Though no one knows for sure, unwanted treatment seems especially common near the end of life. A few years ago, at age 94, a friend of mine's father was hospitalized with internal bleeding and kidney failure. Instead of facing reality (he died within days), the hospital tried to get authorization to remove his colon and put him on dialysis. Even physicians tell me they have difficulty holding back the kind of mindlessly aggressive treatment that one doctor I spoke with calls "the war on death." Matt Handley, a doctor and an executive with Group Health Cooperative, a big health system in Washington state, described his father-in-law's experience as a "classic example of overmedicalization." There was no Conversation. "He went to the ICU for no medical reason," Handley says. "No one talked to him about the fact that he was going to die, even though outside the room, clinicians, when asked, would say 'Oh, yes, he's dying.' "



"Sometimes you block the near exits, and all you've got left is a far exit, which is not a dignified and comfortable death," Albert Mulley, a physician and the director of the Dartmouth Center for Health Care Delivery Science, told me recently.

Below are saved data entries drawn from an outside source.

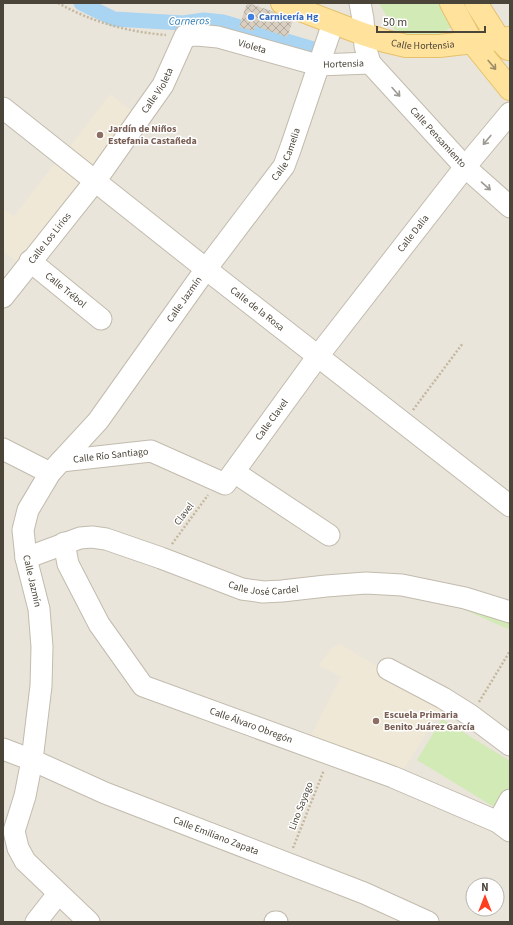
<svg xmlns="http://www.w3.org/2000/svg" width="513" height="925" font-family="'Source Sans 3',sans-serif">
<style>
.residential{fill:#eae5da;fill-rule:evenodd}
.education{fill:#efe8d6}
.green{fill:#d2eab5}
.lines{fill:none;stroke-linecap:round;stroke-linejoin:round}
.canal{stroke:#a9d4f2;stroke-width:15}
.building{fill:url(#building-cross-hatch)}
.minor-casing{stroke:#c2bbae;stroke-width:23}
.major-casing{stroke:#e6c16a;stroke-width:24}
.path{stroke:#c4b79f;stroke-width:2.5;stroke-dasharray:2 2;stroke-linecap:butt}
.minor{stroke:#fff;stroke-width:21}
.major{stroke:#ffe39c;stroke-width:22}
.oneway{stroke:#9c8c66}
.oneway2{stroke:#9c9892}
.shop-dot{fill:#3f7fe0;stroke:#fff;stroke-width:1.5}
.education-dot{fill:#8d6e63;stroke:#fff;stroke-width:1.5}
.labels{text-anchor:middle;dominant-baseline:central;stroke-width:3;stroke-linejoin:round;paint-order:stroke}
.shop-label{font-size:10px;font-weight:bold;fill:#366cbe;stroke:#fff;text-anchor:start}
.street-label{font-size:10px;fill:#4b4439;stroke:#fff}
.education-label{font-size:10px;font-weight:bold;fill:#785e54;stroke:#fff;text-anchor:start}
.water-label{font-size:11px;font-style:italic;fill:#2e7ab2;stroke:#fff}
</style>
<defs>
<pattern id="building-cross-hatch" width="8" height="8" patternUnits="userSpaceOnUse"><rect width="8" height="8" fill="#d8cfc1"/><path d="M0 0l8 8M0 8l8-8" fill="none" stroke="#b1aa9e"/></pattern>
</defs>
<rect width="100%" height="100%" fill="#f6f3ec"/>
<path class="residential" d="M 3,3 L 510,3 L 510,922 L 3,922 ZM 473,885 L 497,885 L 497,909 L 473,909 Z"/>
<g class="education">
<polygon points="110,94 137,115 90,175 64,154"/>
<polygon points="56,162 83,184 21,265 3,251 3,209 14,216"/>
<polygon points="340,644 443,706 404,769 310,737 341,677 319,665 332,648"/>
</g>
<g class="green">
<polygon points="379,3 445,3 455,24 437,37 429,39 397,34"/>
<polygon points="456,606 510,621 510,626 508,629"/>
<polygon points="442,719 510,761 510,791 499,810 417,760"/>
</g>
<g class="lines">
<polyline class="canal" points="81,3 114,19 183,23 204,20 223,22 320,51"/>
</g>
<polygon class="building" points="247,3 294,18 287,37 255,26 254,31 239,27"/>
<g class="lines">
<g class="minor-casing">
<g id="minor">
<path id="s1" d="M 360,3 L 363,19 L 365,46 L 370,63 L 465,167 L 510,207"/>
<path id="s2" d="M 3,108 L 206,269 L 510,506"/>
<path id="s3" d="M 30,261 L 101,319"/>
<path id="s4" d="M 3,297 L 96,180 L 163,85 L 185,36 L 197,35 L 218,37 L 318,65 L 370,63"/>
<polyline points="3,449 50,473"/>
<path id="s5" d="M 61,461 L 151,451 L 225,484 L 318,356 L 465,167 L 510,113"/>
<polyline points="234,472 329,535"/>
<path id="s6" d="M 64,543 L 68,564 L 99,624 L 143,686 L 393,777 L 498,822 L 510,831"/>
<path id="s7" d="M 26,558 L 80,538 L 92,537 L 106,539 L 161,558 L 242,589 L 263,592 L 282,591 L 326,586 L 366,583 L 402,585 L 465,598 L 510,612"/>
<polyline points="388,669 443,698 470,715 510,745"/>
<path id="s8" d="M 3,749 L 32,760 L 105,793 L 364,893 L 428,922"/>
<polyline points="498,822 510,800"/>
<polyline points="36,922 58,894"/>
<path id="s9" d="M 89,922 L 25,861 L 18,848 L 14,831 L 25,796 L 32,760 L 41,686 L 42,647 L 39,609 L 26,558 L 23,530 L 28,510 L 50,473 L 98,421 L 206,269 L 284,166 L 291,147 L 333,23"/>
<polyline points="275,922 277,922"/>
</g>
</g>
<g class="major-casing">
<g id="major">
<path id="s10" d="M 282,3 L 363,34 L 385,41 L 406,46 L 439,46 L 510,38"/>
<polyline points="451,3 472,42 510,89"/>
<polyline points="476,3 499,39 508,49"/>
</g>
</g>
<g class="path">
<path d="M 58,3 C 92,22 128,32 166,35"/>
<polyline points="413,410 463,343"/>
<polyline points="172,544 208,495"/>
<polyline points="479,702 510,651"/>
<polyline points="293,848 324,770"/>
</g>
<use href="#minor" class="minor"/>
<use href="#major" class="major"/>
</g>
<defs><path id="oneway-shaft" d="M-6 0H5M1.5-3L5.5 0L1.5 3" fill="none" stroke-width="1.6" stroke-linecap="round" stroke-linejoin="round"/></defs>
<use class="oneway" href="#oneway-shaft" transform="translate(492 65) rotate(50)"/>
<g class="oneway2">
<use href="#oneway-shaft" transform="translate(396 92) rotate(48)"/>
<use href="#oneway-shaft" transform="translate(487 140) rotate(130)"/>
<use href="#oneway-shaft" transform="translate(486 186) rotate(41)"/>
</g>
<circle class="shop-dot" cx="251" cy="17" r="4"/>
<g class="education-dot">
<circle cx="100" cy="135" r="4"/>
<circle cx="376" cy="721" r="4"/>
</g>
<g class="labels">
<g class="shop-label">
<text x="259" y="17">Carnicería Hg</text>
</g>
<g class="street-label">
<text stroke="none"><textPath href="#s10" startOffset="148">Calle Hortensia</textPath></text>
<text stroke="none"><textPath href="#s4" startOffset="388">Violeta</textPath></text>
<text stroke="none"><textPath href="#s4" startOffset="482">Hortensia</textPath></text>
<text stroke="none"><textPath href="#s4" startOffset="258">Calle Violeta</textPath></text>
<text stroke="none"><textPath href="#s1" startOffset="162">Calle Pensamiento</textPath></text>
<text stroke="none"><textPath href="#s9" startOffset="888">Calle Camelia</textPath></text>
<text stroke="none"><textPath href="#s5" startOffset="485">Calle Dalia</textPath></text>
<text stroke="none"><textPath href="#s4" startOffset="75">Calle Los Lirios</textPath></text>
<text stroke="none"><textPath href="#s3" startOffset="46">Calle Trébol</textPath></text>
<text stroke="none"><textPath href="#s9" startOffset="710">Calle Jazmín</textPath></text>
<text stroke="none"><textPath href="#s2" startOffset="324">Calle de la Rosa</textPath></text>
<text stroke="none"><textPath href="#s5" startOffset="251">Calle Clavel</textPath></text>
<text stroke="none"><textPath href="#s5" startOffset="50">Calle Río Santiago</textPath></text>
<text transform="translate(184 514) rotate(-53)">Clavel</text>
<text transform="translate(32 581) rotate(77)">Calle Jazmín</text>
<text stroke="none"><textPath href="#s7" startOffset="250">Calle José Cardel</textPath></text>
<text stroke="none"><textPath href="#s6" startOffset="280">Calle Álvaro Obregón</textPath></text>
<text transform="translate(301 806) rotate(-69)">Lino Sayago</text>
<text stroke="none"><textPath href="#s8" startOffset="230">Calle Emiliano Zapata</textPath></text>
</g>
<g class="education-label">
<text x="108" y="129">Jardín de Niños<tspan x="108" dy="12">Estefania Castañeda</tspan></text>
<text x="384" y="715">Escuela Primaria<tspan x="384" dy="12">Benito Juárez García</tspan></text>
</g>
<g class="water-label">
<text transform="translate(189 21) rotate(-1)">Carneros</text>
</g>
</g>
<rect width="513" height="925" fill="none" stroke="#4b4439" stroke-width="8"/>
<g transform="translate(485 897)"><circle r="19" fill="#ffffff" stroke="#b7b4b0"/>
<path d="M0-3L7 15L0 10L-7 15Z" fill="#fc3f1d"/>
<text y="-6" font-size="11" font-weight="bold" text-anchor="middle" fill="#4b4439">N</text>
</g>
<path d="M377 26v6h108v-6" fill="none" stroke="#4b4439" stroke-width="2"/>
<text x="383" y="26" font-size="12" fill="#4b4439" stroke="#ffffff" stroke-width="3" paint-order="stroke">50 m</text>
</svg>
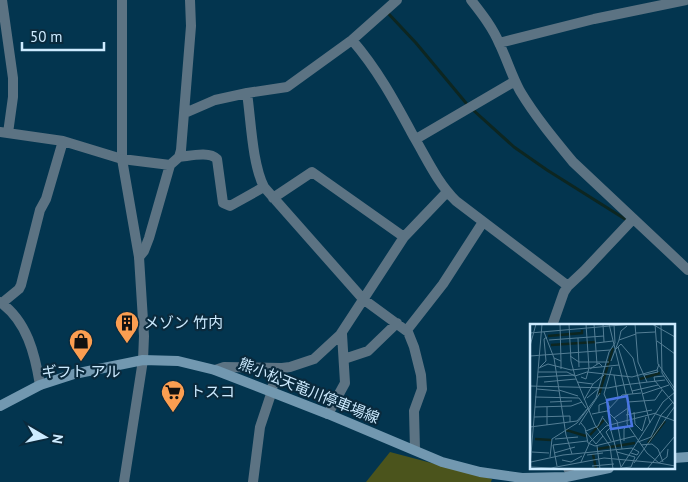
<svg xmlns="http://www.w3.org/2000/svg" width="688" height="482" viewBox="0 0 688 482" font-family="'PT Sans','Noto Sans JP',sans-serif">
<rect width="100%" height="100%" fill="#03354f"/>
<path fill="#4b541c" d="M390,452L492,479L491,482H366Z"/>
<g fill="none" stroke-linecap="round" stroke-linejoin="round">
<path stroke="#0d2621" stroke-width="3" d="M386,11L416,43L466,103
M472,109L514,147L547,170L625,219"/>
<path stroke="#5c7383" stroke-width="10" d="M2,0L13,78V97L8,133
M471,0C482,14 493,28 500,45C507,60 512,76 520,91C535,116 554,139 573,162L688,270
M352,40C378,70 395,102 414,137C427,159 437,182 456,201L568,286
M499,43L594,19L686,0
M247,93C251,120 252,163 264,187L363,299L408,332L414,347L421,375L422,389L414,411L415,450
M185,113L215,100L247,93L287,87L352,40L397,0
M0,132L63,141L122,159L170,165L179,157L181,150L191,26L190,0
M416,139L515,81
M179,157C190,156 209,151 217,159L223,203L230,206L264,187
M122,159V0
M273,198L312,172L404,237
M139,257L144,251L149,238L170,165
M0,302C27,321 35,354 40,385
M2,303L19,289L21,285L40,210L46,199L63,141
M552,326L564,292L568,286L584,271L633,219
M407,330L443,284L483,222
M344,359L368,351L397,323
M215,370L224,367L282,368L290,367L314,359L340,335L404,237L447,192
M328,414L345,383L342,334
M568,468L571,475
M253,482L260,427L272,391L275,368"/>
<path stroke="#5c7383" stroke-width="10" d="M122,159L139,257L144,336L143,360L124,482"/>
<path stroke="#7298b0" stroke-width="10" d="M0,406L40,385L74,374L143,360L178,361L215,370L328,414L442,462L480,472L522,478L566,477L609,468
M674,458L688,457"/>
</g>
<defs>
<g id="building-pin" transform="scale(1.25)"><path d="M0 17L-7.5 6A9.5 9.5 0 1 1 7.5 6Z" fill="#fb9e51" stroke="#0a2a3d"/><path d="M-4-6H4V6H1V3H-1V6H-4ZM-2.5-4.3h1.7v1.8h-1.7ZM.8-4.3h1.7v1.8H.8ZM-2.5-1h1.7V.8h-1.7ZM.8-1h1.7V.8H.8Z" fill="#111"/></g>
<g id="shop-pin" transform="scale(1.25)"><path d="M0 17L-7.5 6A9.5 9.5 0 1 1 7.5 6Z" fill="#fb9e51" stroke="#0a2a3d"/><path d="M-5-2.5h2.3a2.7 3.5 0 0 1 5.4 0H5L5.5 6h-11ZM-1.5-2.5h3a1.5 2.3 0 0 0-3 0Z" fill="#111"/></g>
<g id="supermarket-pin" transform="scale(1.25)"><path d="M0 17L-7.5 6A9.5 9.5 0 1 1 7.5 6Z" fill="#fb9e51" stroke="#0a2a3d"/><path d="M-6-5.5h2.5l.6 2H6L4.5 2H-2.5L-4.4-4H-6ZM-1.5 3.2a1.3 1.3 0 1 0 .1 0ZM3 3.2a1.3 1.3 0 1 0 .1 0Z" fill="#111"/></g>
</defs>
<g fill-rule="evenodd">
<use href="#building-pin" x="127" y="323"/>
<use href="#shop-pin" x="81" y="341"/>
<use href="#supermarket-pin" x="173" y="392"/>
</g>
<g text-anchor="middle" stroke-width="4.5" stroke-linejoin="round" paint-order="stroke">
<g font-size="15" fill="#cdebff" stroke="#0a2a3d" text-anchor="start">
<text x="144" y="328">メゾン 竹内</text>
<text x="81" y="377" text-anchor="middle">ギフト アル</text>
<text x="190" y="397">トスコ</text>
</g>
<g font-size="15" fill="#cdebff" stroke="#0a2a3d">
<text transform="translate(309 391) rotate(22)" y="5">熊小松天竜川停車場線</text>
</g>
</g>
<g transform="translate(530 324)">
<rect width="145" height="145" fill="#03354f"/>
<path fill="none" stroke="#0d2621" stroke-width="2.5" d="M18,12L52,9V6M21,21L65,18M110,55L130,49M69,71L83,24M36,106L56,112M60,111L74,96M5,115L21,116M118,119L135,97M67,125L105,119M63,130L66,145"/>
<path fill="none" stroke="#547e95" stroke-width="1" d="M30,0L31,37M39,0L41,37L45,52L65,101L80,122L83,145M64,0L67,40M73,0L74,18M79,0L98,78L97,100L117,129L129,139L145,142M105,0L108,38L117,58M122,0L145,13M125,0L128,40L145,65M131,0L132,49L145,68M97,2L91,7L89,16L106,10M14,8L24,34L36,111L42,130M0,9L103,0M106,9L125,8M48,14L49,43M19,16L74,12M127,17L145,30M66,19L83,17M0,22L6,0M88,23L103,70M85,26L91,20L103,34L120,99M0,32L80,26M40,32L49,38H79M24,34L31,37V45M81,37L89,16M10,43L16,37L14,15L17,13M9,44L18,40L41,46L89,41M60,45L69,39L72,42M8,48H37L45,52L57,48L102,53L127,46L129,40M84,51L88,73M114,51L128,48L127,46M8,53L44,51M51,53L56,55L59,44L56,0M125,57L145,81M14,58L46,55M47,58L63,60M125,58L124,53L134,52M93,61L135,56M0,62L78,64L93,61M7,65L29,67M29,66L48,72M102,67L128,61M112,70L139,61M5,73L49,74L56,84M57,74L69,64M54,76L63,60L74,51M20,78L42,77M98,78L125,76L132,66M5,83L41,82L52,78M17,83V101M80,84L74,70L82,43M77,87L87,97L92,125M104,88L105,100L112,107L116,93M69,89V81L77,78M62,90L77,87L92,71L111,69M126,90L145,97M96,91L122,86M4,93L40,92V98M73,94L80,103L91,143M84,94L98,84M51,99L55,104L58,119L65,122L105,112M49,101L70,69M0,103L47,97L58,84M80,104L76,108L81,117M56,107L68,102L73,92M56,108L66,120L73,112M25,115L48,113M94,117V105L98,101M108,118L121,113L131,91L143,78M111,121L122,120L128,125L133,138M67,122L70,145M2,128L19,129M87,128L105,133M24,129L45,123M57,131L73,129M20,133L22,115L47,99L66,74L79,28L85,19L84,0M32,136L41,138L52,132M1,138L33,131L102,124L109,128L107,131L101,129M51,138L60,118L76,102L126,89M104,139L145,82M0,142L12,0M27,142L23,121L57,117M62,142L84,140M1,143L21,144L74,134L129,139L137,133L138,125M92,144L101,143L105,133M90,145L133,78L145,68M117,145L145,112"/>
<path fill="#4975e2" fill-opacity="0.15" stroke="#4975e2" stroke-width="2.5" d="M97,72L102,102L81,105L77,76Z"/>
<rect width="145" height="145" fill="none" stroke="#cdebff" stroke-width="2.5"/>
</g>
<g transform="translate(45 437) rotate(99)" stroke="#0a2a3d" stroke-width="4" paint-order="stroke">
<path d="M0-4L9 19L0 12L-9 19Z" fill="#cdebff"/>
<text y="-8" font-size="14" font-weight="bold" text-anchor="middle" fill="#cdebff">N</text>
</g>
<path d="M22 42v8h82v-8" fill="none" stroke="#cdebff" stroke-width="2.5"/>
<text x="30" y="42" font-size="15" fill="#cdebff" stroke="#0a2a3d" stroke-width="4" paint-order="stroke">50 m</text>
</svg>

As we talked, it emerged that he, too, had had to fend off the medical system when his father died at age 93. "Even though I spent my whole career doing this," he said, "when I was trying to assure as good a death as I could for my dad, I found it wasn't easy."



If it is this hard for doctors to navigate their parents' final days, imagine what many ordinary patients and their families face. "It's almost impossible for patients really to be in charge," says Joanne Lynn, a physician and the director of the nonprofit Altarum Center for Elder Care and Advanced Illness in Washington, D.C. "We enforce a kind of learned helplessness, especially in hospitals." I asked her how much unwanted treatment gets administered. She couldn't come up with a figure—no one can—but she said, "It's huge, however you measure it. Especially when people get very, very sick."



Unwanted treatment is a particularly confounding problem because it is not a product of malevolence but a by-product of two strengths of American medical culture: the system's determination to save lives, and its technological virtuosity. Change will need to be consonant with that culture. "You have to be comfortable working at the margins of the power structure within medicine, and particularly within academic medicine," Mulley told me. You need a disrupter, but one who can speak the language of medicine and meet the system on its own terms.